EXCERPT TO READ:
How to organize eCommerce category pages

Let’s take two fictional websites to study:

1. The first website has 1000 products in a Calvin Klein category page

CK product pages
Just one category for all Calvin Klein products (Example: Not real case study website)

This was the situation of the brand before Louis started working with them.

2. Second website also has 1000 products, but instead of them all piled on the Calvin Klein category page, they are divided into subcategories on the main category page.

Each product type has it's own category page

This was the categorization Louis implemented with them.

As another example of the second website, take a look at this John Lewis page for the category Furniture & Lights.

Instead of listing every single product they have under this category, first, they present the user with subcategories.

The subcategories can be different rooms (Bedroom, Kitchen, Living Room, etc.), but also types of furniture (Sofas & Armchairs, Coffee Tables, etc.).

So, what happens with our two fictional websites in SERPs?

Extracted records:
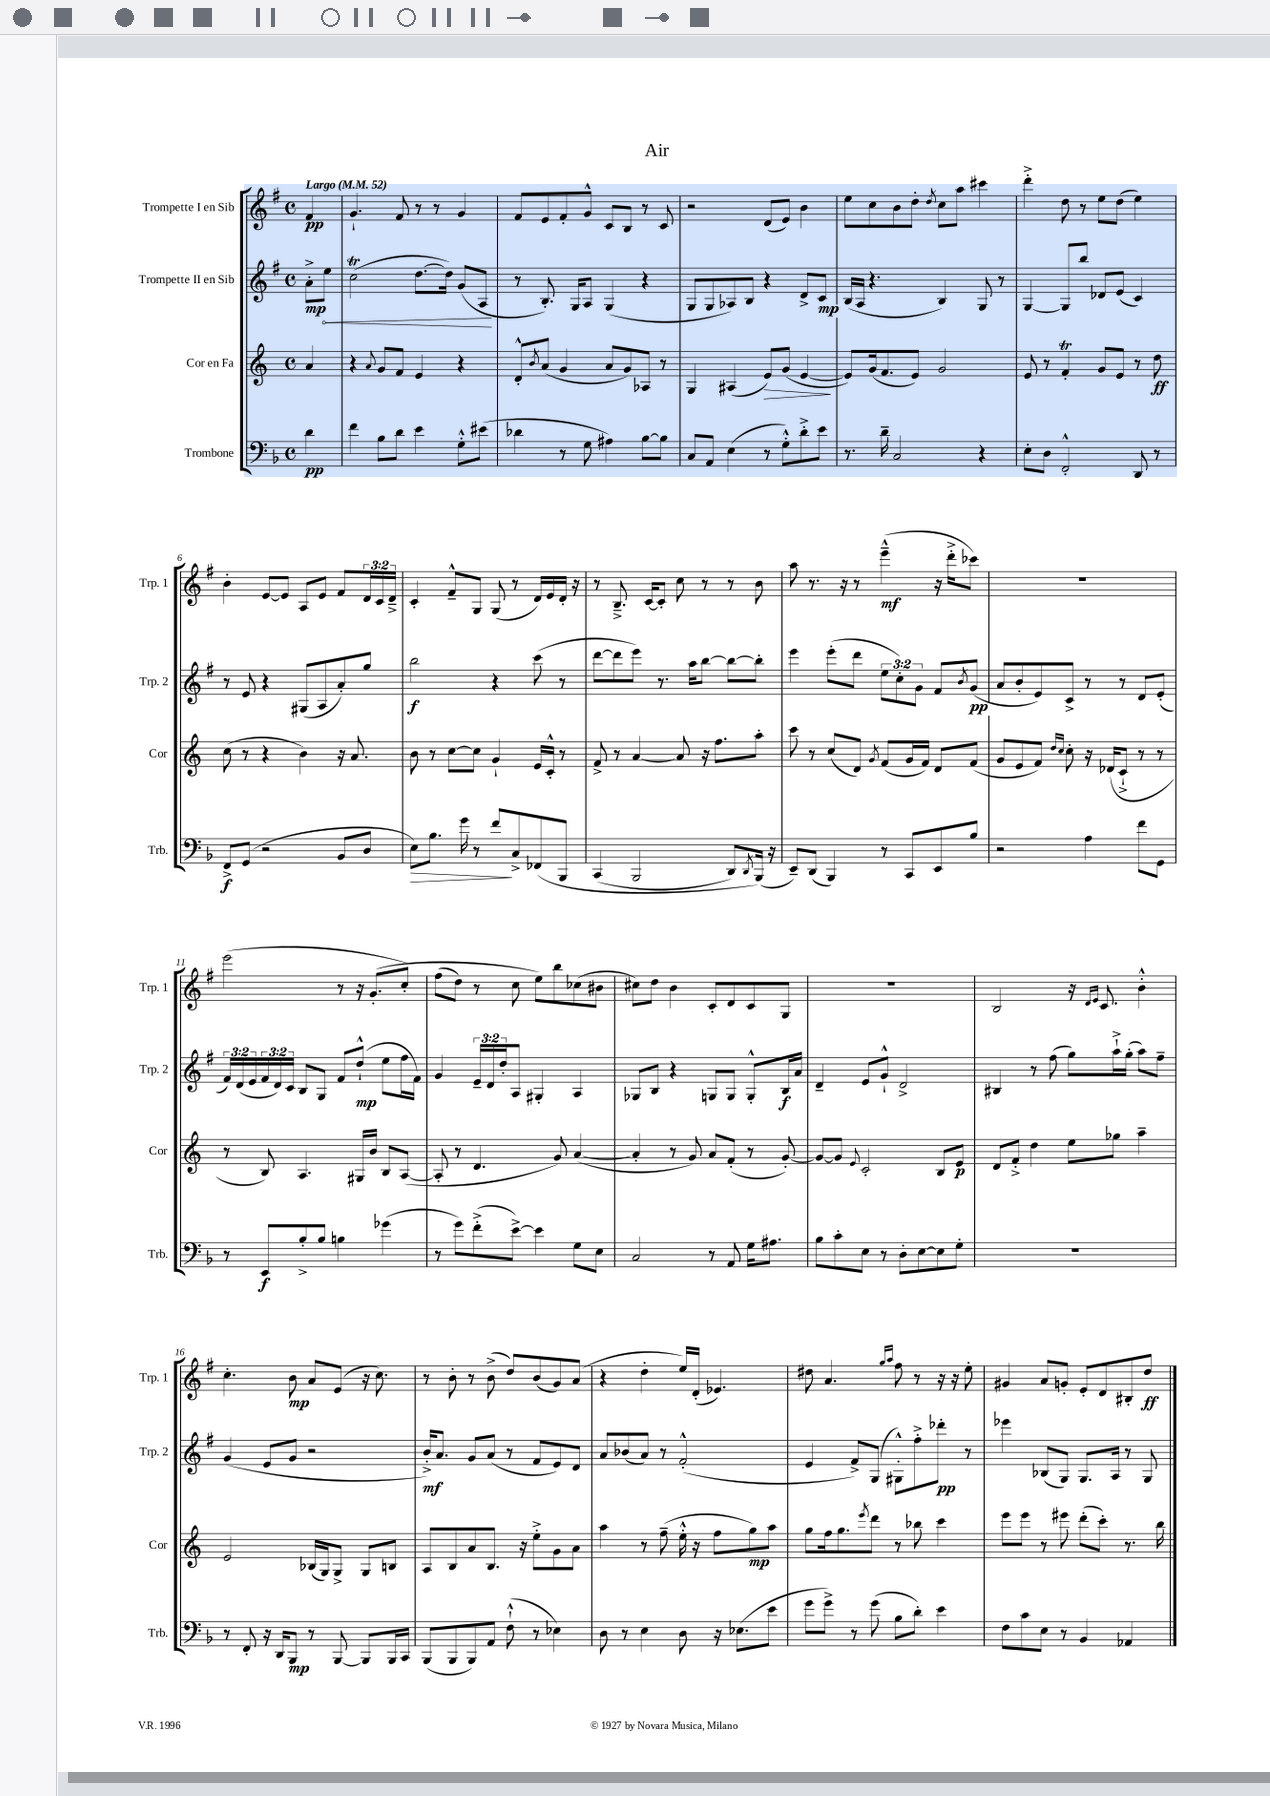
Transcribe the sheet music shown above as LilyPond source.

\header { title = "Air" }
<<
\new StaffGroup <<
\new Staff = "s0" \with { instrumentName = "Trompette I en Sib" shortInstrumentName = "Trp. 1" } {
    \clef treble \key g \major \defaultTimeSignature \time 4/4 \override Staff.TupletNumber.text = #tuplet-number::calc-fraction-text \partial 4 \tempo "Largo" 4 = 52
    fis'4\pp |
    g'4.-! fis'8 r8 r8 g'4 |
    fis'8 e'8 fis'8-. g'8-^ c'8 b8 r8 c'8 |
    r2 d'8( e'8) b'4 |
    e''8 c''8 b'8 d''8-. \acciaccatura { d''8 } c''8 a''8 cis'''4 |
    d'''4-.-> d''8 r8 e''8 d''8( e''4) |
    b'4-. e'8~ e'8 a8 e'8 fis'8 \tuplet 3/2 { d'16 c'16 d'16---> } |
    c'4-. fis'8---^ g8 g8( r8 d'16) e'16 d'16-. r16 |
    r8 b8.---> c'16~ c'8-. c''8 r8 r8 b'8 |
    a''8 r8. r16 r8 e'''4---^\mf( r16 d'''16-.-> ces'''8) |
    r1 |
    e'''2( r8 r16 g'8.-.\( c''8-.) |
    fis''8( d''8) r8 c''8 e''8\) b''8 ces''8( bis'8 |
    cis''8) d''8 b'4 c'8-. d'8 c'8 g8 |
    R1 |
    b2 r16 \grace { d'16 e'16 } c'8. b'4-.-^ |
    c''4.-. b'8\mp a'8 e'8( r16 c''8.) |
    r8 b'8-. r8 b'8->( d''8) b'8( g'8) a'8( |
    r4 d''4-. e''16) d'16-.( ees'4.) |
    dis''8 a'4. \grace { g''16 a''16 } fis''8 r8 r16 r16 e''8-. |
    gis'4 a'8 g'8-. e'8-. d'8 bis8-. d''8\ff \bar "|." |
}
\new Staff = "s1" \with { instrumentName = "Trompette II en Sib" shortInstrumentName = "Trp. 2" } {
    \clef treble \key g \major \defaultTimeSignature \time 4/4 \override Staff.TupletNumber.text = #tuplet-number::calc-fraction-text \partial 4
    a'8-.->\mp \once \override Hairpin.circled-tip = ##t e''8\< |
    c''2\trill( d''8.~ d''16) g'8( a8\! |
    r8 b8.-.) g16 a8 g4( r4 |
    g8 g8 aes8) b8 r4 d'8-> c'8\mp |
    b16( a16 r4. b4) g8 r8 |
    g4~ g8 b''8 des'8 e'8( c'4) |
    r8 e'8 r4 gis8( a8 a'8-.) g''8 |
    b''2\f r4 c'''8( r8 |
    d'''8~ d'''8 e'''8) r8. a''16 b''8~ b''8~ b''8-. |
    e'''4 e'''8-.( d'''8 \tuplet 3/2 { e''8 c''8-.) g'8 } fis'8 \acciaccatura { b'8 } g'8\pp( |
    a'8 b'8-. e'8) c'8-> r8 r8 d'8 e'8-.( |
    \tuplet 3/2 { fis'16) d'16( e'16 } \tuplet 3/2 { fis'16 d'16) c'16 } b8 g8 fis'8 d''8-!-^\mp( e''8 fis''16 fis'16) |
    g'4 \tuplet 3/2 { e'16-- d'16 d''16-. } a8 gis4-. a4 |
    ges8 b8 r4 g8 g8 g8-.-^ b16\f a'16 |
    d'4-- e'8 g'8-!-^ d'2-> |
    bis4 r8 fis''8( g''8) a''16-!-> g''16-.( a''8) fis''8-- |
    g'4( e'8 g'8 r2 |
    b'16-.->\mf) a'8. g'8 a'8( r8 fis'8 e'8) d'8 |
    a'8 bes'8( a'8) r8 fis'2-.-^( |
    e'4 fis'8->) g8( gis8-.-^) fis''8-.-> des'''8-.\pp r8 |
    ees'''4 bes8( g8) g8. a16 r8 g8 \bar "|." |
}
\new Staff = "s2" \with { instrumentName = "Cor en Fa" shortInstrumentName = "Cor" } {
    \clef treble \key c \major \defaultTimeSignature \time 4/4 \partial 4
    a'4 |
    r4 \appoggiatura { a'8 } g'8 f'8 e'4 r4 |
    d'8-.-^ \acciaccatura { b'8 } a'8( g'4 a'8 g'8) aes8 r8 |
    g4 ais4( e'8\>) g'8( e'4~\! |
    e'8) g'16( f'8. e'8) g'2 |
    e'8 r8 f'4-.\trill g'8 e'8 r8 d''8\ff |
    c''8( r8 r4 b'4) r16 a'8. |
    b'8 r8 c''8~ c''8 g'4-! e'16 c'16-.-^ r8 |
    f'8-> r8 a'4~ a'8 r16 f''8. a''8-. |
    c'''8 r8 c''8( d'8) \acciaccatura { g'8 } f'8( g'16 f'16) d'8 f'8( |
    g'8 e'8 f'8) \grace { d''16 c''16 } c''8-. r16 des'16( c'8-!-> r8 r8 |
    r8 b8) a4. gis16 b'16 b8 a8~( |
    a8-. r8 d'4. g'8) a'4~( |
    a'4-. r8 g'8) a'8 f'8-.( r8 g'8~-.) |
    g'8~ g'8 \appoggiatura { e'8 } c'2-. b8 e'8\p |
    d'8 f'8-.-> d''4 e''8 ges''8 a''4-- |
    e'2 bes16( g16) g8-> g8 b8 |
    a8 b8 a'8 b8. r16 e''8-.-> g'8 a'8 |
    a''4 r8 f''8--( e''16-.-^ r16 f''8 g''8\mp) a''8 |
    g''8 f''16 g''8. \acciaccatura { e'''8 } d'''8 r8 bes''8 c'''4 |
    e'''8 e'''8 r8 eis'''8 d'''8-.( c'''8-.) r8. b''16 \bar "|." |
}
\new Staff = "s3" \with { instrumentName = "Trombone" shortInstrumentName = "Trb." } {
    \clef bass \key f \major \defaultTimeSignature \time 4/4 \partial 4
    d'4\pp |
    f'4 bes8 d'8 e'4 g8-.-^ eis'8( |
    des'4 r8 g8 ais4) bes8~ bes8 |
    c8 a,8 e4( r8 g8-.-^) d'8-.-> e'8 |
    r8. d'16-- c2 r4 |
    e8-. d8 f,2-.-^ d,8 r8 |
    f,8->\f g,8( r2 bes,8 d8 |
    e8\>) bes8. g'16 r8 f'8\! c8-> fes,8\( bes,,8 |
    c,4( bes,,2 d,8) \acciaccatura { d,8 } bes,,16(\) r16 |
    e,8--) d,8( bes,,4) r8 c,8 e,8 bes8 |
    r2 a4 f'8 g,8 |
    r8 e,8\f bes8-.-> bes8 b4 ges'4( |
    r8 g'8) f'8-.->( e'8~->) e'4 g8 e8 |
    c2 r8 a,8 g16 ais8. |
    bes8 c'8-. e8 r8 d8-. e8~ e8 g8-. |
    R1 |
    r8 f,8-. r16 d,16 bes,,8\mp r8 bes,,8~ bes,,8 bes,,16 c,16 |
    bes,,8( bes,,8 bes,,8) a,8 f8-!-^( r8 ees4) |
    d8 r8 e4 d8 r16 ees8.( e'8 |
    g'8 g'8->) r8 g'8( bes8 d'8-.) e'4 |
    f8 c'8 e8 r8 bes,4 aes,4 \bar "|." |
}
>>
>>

WHAT TO WORK ON: Could you pick up the article on organizing eCommerce category pages after its last sentence and keep writing it? These records come from a separate source.

RESULT OF THE TASK:
  1. Website #1 - The main Calvin Klein category page that lists all 1000 CK products will rank for 100s of keywords, such as Calvin Klein Jumpers, Calvin Klein Jeans, etc. However, it likely won’t rank higher than page 2 in Google for any of those.
  2. Website #2 - By breaking apart the main CK category into subcategories, each subcategory page can target a specific keyword itself. The subcategories better satisfy the search intent better and as a result rank higher than the pages of Website #1.

So now that you know why you should divide your main category page into subcategories and create hub pages, the question is: how do you organize your menu navigation?

How do you help users easily navigate your eCommerce website, but also help Google crawlers index everything properly?

How to build great eCommerce Menu Navigations

Louis notes that the key to intuitive menu navigation is to keep it simple:

  • Plan out the navigation in a spreadsheet
  • Place the content categories and/or hubs within the navigation
  • Emphasize internal links, but don’t overdo it
“Some brands overcomplicate it. It’s good to have that internal linking there, but customers don’t want to look at 100 links in the navigation. No one’s got time for that.” - Louis Smith

A good example of keeping it simple is Apple’s menu navigation.

apple's menu

In their dropdown menu, they only have the base of their offer, which expands when you click on the section you want, breaking that cluster down.

apple's menu

Another benefit of a simple, logically structured nav menu is that Google’s bots can recognize the hierarchy and structure of your website, making its indexing easier.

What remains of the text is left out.